(WHAT IS BEING ASKED): Line by line, transcribe the data shown below.

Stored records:
- - - - -
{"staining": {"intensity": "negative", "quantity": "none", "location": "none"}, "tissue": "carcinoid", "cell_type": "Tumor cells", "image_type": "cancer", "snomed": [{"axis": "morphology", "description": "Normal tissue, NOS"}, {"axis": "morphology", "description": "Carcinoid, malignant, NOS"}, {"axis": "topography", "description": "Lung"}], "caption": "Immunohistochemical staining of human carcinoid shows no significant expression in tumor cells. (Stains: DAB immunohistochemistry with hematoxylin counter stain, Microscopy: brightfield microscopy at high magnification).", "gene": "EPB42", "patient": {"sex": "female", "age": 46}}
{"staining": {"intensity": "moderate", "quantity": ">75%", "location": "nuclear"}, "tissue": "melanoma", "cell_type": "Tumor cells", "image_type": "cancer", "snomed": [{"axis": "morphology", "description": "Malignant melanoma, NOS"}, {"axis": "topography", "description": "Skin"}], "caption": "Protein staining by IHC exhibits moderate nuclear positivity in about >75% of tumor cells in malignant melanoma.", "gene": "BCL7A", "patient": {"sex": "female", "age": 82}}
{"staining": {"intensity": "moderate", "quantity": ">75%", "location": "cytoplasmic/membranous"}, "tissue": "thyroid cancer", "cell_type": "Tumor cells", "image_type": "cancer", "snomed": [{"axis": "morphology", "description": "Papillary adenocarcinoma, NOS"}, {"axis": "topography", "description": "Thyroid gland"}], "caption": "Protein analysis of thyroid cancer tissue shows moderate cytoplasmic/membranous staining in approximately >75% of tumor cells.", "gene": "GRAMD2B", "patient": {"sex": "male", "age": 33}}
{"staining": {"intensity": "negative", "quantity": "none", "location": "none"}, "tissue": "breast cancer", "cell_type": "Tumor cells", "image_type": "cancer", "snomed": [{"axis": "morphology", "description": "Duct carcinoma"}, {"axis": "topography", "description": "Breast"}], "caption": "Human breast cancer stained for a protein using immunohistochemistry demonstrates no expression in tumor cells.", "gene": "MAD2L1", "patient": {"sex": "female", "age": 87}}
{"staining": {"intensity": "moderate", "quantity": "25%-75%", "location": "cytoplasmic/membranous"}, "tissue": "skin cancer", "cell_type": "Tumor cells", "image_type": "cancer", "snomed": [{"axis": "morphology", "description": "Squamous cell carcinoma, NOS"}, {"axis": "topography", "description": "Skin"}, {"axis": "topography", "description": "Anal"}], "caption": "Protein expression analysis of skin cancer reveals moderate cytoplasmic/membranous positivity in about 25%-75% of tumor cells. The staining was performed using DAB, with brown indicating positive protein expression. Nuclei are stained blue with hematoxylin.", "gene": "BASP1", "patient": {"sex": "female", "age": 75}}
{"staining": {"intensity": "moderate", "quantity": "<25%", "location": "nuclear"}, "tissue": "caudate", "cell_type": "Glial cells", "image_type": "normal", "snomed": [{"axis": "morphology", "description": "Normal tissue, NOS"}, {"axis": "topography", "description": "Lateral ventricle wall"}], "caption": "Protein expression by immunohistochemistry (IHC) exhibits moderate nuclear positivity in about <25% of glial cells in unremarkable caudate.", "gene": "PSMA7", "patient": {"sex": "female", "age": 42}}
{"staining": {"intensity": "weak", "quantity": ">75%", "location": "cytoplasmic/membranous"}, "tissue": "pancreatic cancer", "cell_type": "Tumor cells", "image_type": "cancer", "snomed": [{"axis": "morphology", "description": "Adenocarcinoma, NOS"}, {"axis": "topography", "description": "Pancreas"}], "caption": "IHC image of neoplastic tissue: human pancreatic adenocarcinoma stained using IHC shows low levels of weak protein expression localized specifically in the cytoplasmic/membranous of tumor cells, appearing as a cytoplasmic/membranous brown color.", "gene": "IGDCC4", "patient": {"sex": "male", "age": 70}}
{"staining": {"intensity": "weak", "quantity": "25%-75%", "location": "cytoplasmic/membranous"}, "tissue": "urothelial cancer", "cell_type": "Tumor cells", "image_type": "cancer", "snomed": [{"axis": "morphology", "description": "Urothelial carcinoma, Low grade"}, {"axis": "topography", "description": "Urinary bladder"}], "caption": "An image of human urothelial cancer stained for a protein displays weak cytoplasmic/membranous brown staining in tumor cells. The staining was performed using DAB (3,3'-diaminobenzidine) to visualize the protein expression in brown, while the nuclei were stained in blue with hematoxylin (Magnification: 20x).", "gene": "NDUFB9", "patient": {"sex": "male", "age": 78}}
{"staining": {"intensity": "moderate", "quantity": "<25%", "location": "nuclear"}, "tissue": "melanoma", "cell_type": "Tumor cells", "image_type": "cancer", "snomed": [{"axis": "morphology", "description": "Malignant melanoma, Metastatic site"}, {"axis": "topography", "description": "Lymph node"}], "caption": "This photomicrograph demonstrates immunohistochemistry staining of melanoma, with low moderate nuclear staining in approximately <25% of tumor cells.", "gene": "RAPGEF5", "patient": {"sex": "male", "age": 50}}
- - - - -
(OUTPUT OF THE EXERCISE):
{"staining": {"intensity": "negative", "quantity": "none", "location": "none"}, "tissue": "carcinoid", "cell_type": "Tumor cells", "image_type": "cancer", "snomed": [{"axis": "morphology", "description": "Normal tissue, NOS"}, {"axis": "morphology", "description": "Carcinoid, malignant, NOS"}, {"axis": "topography", "description": "Lung"}], "caption": "Immunohistochemical staining of human carcinoid shows no significant expression in tumor cells. (Stains: DAB immunohistochemistry with hematoxylin counter stain, Microscopy: brightfield microscopy at high magnification).", "gene": "EPB42", "patient": {"sex": "female", "age": 46}}
{"staining": {"intensity": "moderate", "quantity": ">75%", "location": "nuclear"}, "tissue": "melanoma", "cell_type": "Tumor cells", "image_type": "cancer", "snomed": [{"axis": "morphology", "description": "Malignant melanoma, NOS"}, {"axis": "topography", "description": "Skin"}], "caption": "Protein staining by IHC exhibits moderate nuclear positivity in about >75% of tumor cells in malignant melanoma.", "gene": "BCL7A", "patient": {"sex": "female", "age": 82}}
{"staining": {"intensity": "moderate", "quantity": ">75%", "location": "cytoplasmic/membranous"}, "tissue": "thyroid cancer", "cell_type": "Tumor cells", "image_type": "cancer", "snomed": [{"axis": "morphology", "description": "Papillary adenocarcinoma, NOS"}, {"axis": "topography", "description": "Thyroid gland"}], "caption": "Protein analysis of thyroid cancer tissue shows moderate cytoplasmic/membranous staining in approximately >75% of tumor cells.", "gene": "GRAMD2B", "patient": {"sex": "male", "age": 33}}
{"staining": {"intensity": "negative", "quantity": "none", "location": "none"}, "tissue": "breast cancer", "cell_type": "Tumor cells", "image_type": "cancer", "snomed": [{"axis": "morphology", "description": "Duct carcinoma"}, {"axis": "topography", "description": "Breast"}], "caption": "Human breast cancer stained for a protein using immunohistochemistry demonstrates no expression in tumor cells.", "gene": "MAD2L1", "patient": {"sex": "female", "age": 87}}
{"staining": {"intensity": "moderate", "quantity": "25%-75%", "location": "cytoplasmic/membranous"}, "tissue": "skin cancer", "cell_type": "Tumor cells", "image_type": "cancer", "snomed": [{"axis": "morphology", "description": "Squamous cell carcinoma, NOS"}, {"axis": "topography", "description": "Skin"}, {"axis": "topography", "description": "Anal"}], "caption": "Protein expression analysis of skin cancer reveals moderate cytoplasmic/membranous positivity in about 25%-75% of tumor cells. The staining was performed using DAB, with brown indicating positive protein expression. Nuclei are stained blue with hematoxylin.", "gene": "BASP1", "patient": {"sex": "female", "age": 75}}
{"staining": {"intensity": "moderate", "quantity": "<25%", "location": "nuclear"}, "tissue": "caudate", "cell_type": "Glial cells", "image_type": "normal", "snomed": [{"axis": "morphology", "description": "Normal tissue, NOS"}, {"axis": "topography", "description": "Lateral ventricle wall"}], "caption": "Protein expression by immunohistochemistry (IHC) exhibits moderate nuclear positivity in about <25% of glial cells in unremarkable caudate.", "gene": "PSMA7", "patient": {"sex": "female", "age": 42}}
{"staining": {"intensity": "weak", "quantity": ">75%", "location": "cytoplasmic/membranous"}, "tissue": "pancreatic cancer", "cell_type": "Tumor cells", "image_type": "cancer", "snomed": [{"axis": "morphology", "description": "Adenocarcinoma, NOS"}, {"axis": "topography", "description": "Pancreas"}], "caption": "IHC image of neoplastic tissue: human pancreatic adenocarcinoma stained using IHC shows low levels of weak protein expression localized specifically in the cytoplasmic/membranous of tumor cells, appearing as a cytoplasmic/membranous brown color.", "gene": "IGDCC4", "patient": {"sex": "male", "age": 70}}
{"staining": {"intensity": "weak", "quantity": "25%-75%", "location": "cytoplasmic/membranous"}, "tissue": "urothelial cancer", "cell_type": "Tumor cells", "image_type": "cancer", "snomed": [{"axis": "morphology", "description": "Urothelial carcinoma, Low grade"}, {"axis": "topography", "description": "Urinary bladder"}], "caption": "An image of human urothelial cancer stained for a protein displays weak cytoplasmic/membranous brown staining in tumor cells. The staining was performed using DAB (3,3'-diaminobenzidine) to visualize the protein expression in brown, while the nuclei were stained in blue with hematoxylin (Magnification: 20x).", "gene": "NDUFB9", "patient": {"sex": "male", "age": 78}}
{"staining": {"intensity": "moderate", "quantity": "<25%", "location": "nuclear"}, "tissue": "melanoma", "cell_type": "Tumor cells", "image_type": "cancer", "snomed": [{"axis": "morphology", "description": "Malignant melanoma, Metastatic site"}, {"axis": "topography", "description": "Lymph node"}], "caption": "This photomicrograph demonstrates immunohistochemistry staining of melanoma, with low moderate nuclear staining in approximately <25% of tumor cells.", "gene": "RAPGEF5", "patient": {"sex": "male", "age": 50}}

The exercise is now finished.